Teen and mother accused of rigging homecoming vote may face decades in jail

A Florida teen and her mother are facing 16 years each of jail time after allegedly rigging votes in the teen’s homecoming court vote.

Emily Grover, 18, and Laura Carroll, 50, have pleaded not guilty to felony charges of interfering with Grover’s homecoming election last year. Investigations into the allegations began in November 2020. The two were initially arrested in March and appeared in court in May. Now, they are facing as many as 16 years in prison.

Last October, Grover was on the Homecoming ballot at Tate High School in Florida. She allegedly acquired the student IDs and birthdays of at least 246 students from a district-wide computer system which Carroll had access to as an assistant principal in the district. Then, the duo cast votes acting as the 246 students, rendering Grover the homecoming queen. 

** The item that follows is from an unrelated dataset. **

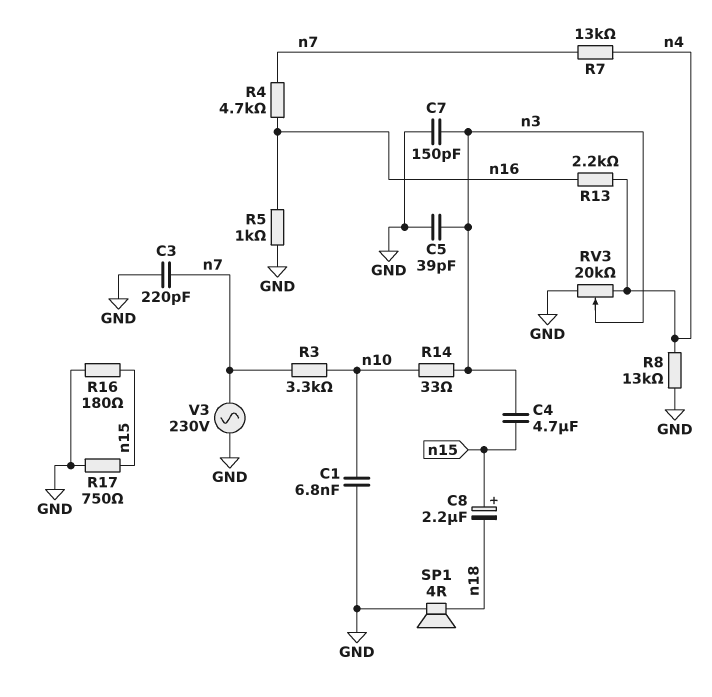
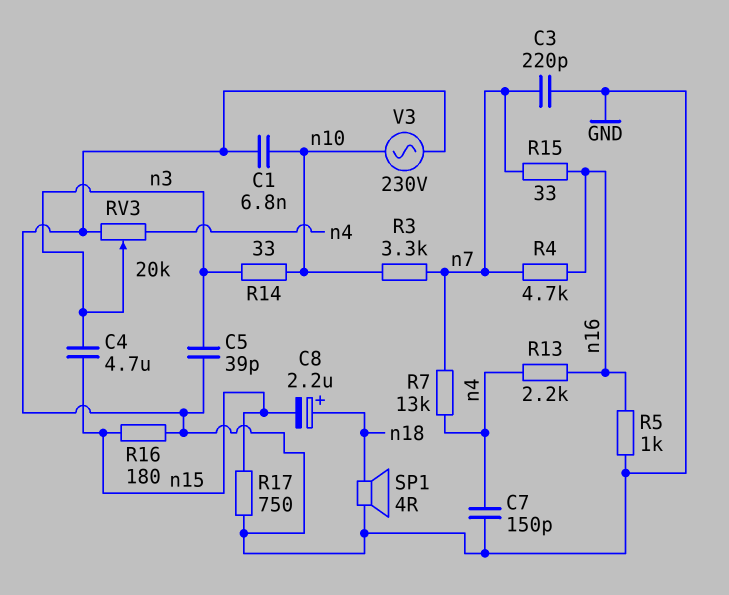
C7: 150pF (GND, n3) -> 150pF (GND, n4)
C8: 2.2uF (plus n15, minus n18) -> 2.2uF (plus n18, minus n15)
R8: 13k (GND, n4) -> none
R15: none -> 33 (n7, n16)
V3: AC 230V (GND, n7) -> AC 230V (GND, n10)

Caroline Gray, a student council teacher at the school, observed discrepancies and was alerted that many of the votes coming in were fraudulent. Gray spoke to several of the students whose votes appeared to be cast in favor of Grover. One supposedly voted for Grover at 4AM; after speaking to him, he alleged he hadn’t even voted. Other students said they tried to vote but the software said they had already voted.

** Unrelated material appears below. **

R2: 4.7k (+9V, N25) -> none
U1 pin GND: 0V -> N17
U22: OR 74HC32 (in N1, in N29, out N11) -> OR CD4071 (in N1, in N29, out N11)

Grover was later expelled from her school and Carroll was fired from her job. The two are facing harsher sentences than most hackers ever face- in part due to their not guilty pleadings and also due to the outrage by parents, administrators, and other students. 

Grover’s acceptance to University of Western Florida was retroactively denied a week before school began. The two say they wish their lives could “just go back to normal”.